Rewrite every line of the data below as a JSON list of strings, with one string per line and blank lines omitted.

::: Raw data :::

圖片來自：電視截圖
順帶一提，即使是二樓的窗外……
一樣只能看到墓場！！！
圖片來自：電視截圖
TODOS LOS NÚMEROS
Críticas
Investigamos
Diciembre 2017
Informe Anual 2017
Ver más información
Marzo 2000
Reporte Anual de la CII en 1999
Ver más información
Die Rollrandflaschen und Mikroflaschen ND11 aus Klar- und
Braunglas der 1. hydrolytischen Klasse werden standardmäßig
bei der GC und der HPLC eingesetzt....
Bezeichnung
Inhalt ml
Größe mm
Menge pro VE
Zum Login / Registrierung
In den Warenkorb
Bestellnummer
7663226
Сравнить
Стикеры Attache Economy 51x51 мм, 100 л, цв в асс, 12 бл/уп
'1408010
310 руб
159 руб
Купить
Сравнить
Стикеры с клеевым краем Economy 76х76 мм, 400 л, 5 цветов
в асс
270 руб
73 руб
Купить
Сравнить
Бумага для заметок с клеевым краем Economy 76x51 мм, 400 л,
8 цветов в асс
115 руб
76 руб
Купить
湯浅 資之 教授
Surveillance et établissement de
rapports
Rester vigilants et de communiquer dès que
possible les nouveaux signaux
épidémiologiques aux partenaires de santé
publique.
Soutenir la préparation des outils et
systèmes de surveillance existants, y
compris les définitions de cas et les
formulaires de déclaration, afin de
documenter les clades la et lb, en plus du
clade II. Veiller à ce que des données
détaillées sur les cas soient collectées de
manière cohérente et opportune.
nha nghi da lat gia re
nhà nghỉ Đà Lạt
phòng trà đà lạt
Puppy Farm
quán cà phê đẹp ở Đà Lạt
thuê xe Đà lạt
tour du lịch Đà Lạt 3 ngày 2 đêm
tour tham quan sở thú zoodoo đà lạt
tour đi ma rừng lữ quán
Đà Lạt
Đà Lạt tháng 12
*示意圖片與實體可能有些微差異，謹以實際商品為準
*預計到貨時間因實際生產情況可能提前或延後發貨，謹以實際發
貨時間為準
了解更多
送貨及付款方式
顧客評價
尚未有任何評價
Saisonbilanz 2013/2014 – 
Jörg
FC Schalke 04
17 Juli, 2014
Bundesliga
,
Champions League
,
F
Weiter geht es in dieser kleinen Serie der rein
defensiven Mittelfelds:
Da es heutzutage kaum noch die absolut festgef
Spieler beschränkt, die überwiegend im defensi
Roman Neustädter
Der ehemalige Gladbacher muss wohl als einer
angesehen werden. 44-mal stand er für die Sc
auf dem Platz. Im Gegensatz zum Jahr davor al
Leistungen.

:::

▶ _Exercise output_
[
  "圖片來自：電視截圖",
  "順帶一提，即使是二樓的窗外……",
  "一樣只能看到墓場！！！",
  "圖片來自：電視截圖",
  "TODOS LOS NÚMEROS",
  "Críticas",
  "Investigamos",
  "Diciembre 2017",
  "Informe Anual 2017",
  "Ver más información",
  "Marzo 2000",
  "Reporte Anual de la CII en 1999",
  "Ver más información",
  "Die Rollrandflaschen und Mikroflaschen ND11 aus Klar- und",
  "Braunglas der 1. hydrolytischen Klasse werden standardmäßig",
  "bei der GC und der HPLC eingesetzt....",
  "Bezeichnung",
  "Inhalt ml",
  "Größe mm",
  "Menge pro VE",
  "Zum Login / Registrierung",
  "In den Warenkorb",
  "Bestellnummer",
  "7663226",
  "Сравнить",
  "Стикеры Attache Economy 51x51 мм, 100 л, цв в асс, 12 бл/уп",
  "'1408010",
  "310 руб",
  "159 руб",
  "Купить",
  "Сравнить",
  "Стикеры с клеевым краем Economy 76х76 мм, 400 л, 5 цветов",
  "в асс",
  "270 руб",
  "73 руб",
  "Купить",
  "Сравнить",
  "Бумага для заметок с клеевым краем Economy 76x51 мм, 400 л,",
  "8 цветов в асс",
  "115 руб",
  "76 руб",
  "Купить",
  "湯浅 資之 教授",
  "Surveillance et établissement de",
  "rapports",
  "Rester vigilants et de communiquer dès que",
  "possible les nouveaux signaux",
  "épidémiologiques aux partenaires de santé",
  "publique.",
  "Soutenir la préparation des outils et",
  "systèmes de surveillance existants, y",
  "compris les définitions de cas et les",
  "formulaires de déclaration, afin de",
  "documenter les clades la et lb, en plus du",
  "clade II. Veiller à ce que des données",
  "détaillées sur les cas soient collectées de",
  "manière cohérente et opportune.",
  "nha nghi da lat gia re",
  "nhà nghỉ Đà Lạt",
  "phòng trà đà lạt",
  "Puppy Farm",
  "quán cà phê đẹp ở Đà Lạt",
  "thuê xe Đà lạt",
  "tour du lịch Đà Lạt 3 ngày 2 đêm",
  "tour tham quan sở thú zoodoo đà lạt",
  "tour đi ma rừng lữ quán",
  "Đà Lạt",
  "Đà Lạt tháng 12",
  "*示意圖片與實體可能有些微差異，謹以實際商品為準",
  "*預計到貨時間因實際生產情況可能提前或延後發貨，謹以實際發",
  "貨時間為準",
  "了解更多",
  "送貨及付款方式",
  "顧客評價",
  "尚未有任何評價",
  "Saisonbilanz 2013/2014 – ",
  "Jörg",
  "FC Schalke 04",
  "17 Juli, 2014",
  "Bundesliga",
  ",",
  "Champions League",
  ",",
  "F",
  "Weiter geht es in dieser kleinen Serie der rein",
  "defensiven Mittelfelds:",
  "Da es heutzutage kaum noch die absolut festgef",
  "Spieler beschränkt, die überwiegend im defensi",
  "Roman Neustädter",
  "Der ehemalige Gladbacher muss wohl als einer",
  "angesehen werden. 44-mal stand er für die Sc",
  "auf dem Platz. Im Gegensatz zum Jahr davor al",
  "Leistungen."
]